What to work on: Convert the lines from the one containing "eine Eigengesellschaft einer juristischen P" up to and including the one containing "über gepflasterte Wege zu erreichen. Der La" into a JSON list of strings, with one string per line and blank lines omitted.
*** Opening Input records ***
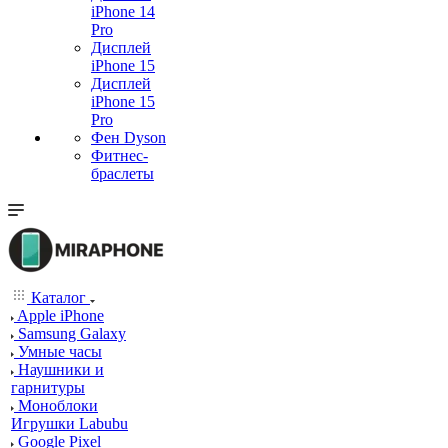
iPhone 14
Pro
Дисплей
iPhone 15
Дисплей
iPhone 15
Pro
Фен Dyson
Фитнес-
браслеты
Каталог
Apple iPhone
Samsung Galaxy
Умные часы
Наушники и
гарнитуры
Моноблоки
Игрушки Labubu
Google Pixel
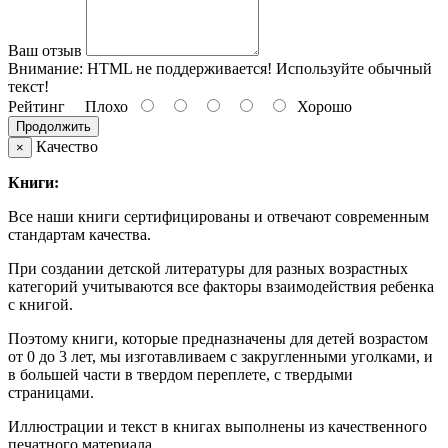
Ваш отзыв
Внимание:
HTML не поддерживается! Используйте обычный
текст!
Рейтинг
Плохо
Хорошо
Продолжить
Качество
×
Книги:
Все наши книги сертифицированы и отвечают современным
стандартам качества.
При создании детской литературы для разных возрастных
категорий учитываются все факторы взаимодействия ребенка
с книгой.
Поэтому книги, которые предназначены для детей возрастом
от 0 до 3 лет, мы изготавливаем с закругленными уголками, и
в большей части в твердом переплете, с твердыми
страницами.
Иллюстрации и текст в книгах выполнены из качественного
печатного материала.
*** Closing Input records ***
*** Opening Input records ***
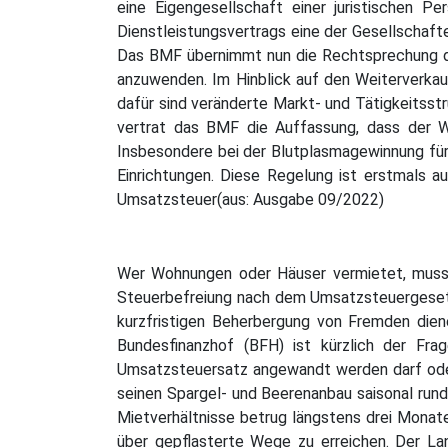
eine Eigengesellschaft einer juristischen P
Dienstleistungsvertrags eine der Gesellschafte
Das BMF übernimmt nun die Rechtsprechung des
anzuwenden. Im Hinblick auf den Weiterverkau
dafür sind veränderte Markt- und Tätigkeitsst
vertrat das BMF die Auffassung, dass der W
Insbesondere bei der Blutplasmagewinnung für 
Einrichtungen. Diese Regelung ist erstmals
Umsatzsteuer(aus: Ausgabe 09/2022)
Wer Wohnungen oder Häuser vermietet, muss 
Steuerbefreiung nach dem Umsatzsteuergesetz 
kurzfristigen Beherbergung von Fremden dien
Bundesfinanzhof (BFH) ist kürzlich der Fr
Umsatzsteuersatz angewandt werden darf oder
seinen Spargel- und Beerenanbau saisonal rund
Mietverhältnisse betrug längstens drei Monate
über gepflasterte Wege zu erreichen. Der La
*** Closing Input records ***
Output of the exercise:
[
  "eine Eigengesellschaft einer juristischen P",
  "Dienstleistungsvertrags eine der Gesellschafte",
  "Das BMF übernimmt nun die Rechtsprechung des",
  "anzuwenden. Im Hinblick auf den Weiterverkau",
  "dafür sind veränderte Markt- und Tätigkeitsst",
  "vertrat das BMF die Auffassung, dass der W",
  "Insbesondere bei der Blutplasmagewinnung für ",
  "Einrichtungen. Diese Regelung ist erstmals",
  "Umsatzsteuer(aus: Ausgabe 09/2022)",
  "Wer Wohnungen oder Häuser vermietet, muss ",
  "Steuerbefreiung nach dem Umsatzsteuergesetz ",
  "kurzfristigen Beherbergung von Fremden dien",
  "Bundesfinanzhof (BFH) ist kürzlich der Fr",
  "Umsatzsteuersatz angewandt werden darf oder",
  "seinen Spargel- und Beerenanbau saisonal rund",
  "Mietverhältnisse betrug längstens drei Monate",
  "über gepflasterte Wege zu erreichen. Der La"
]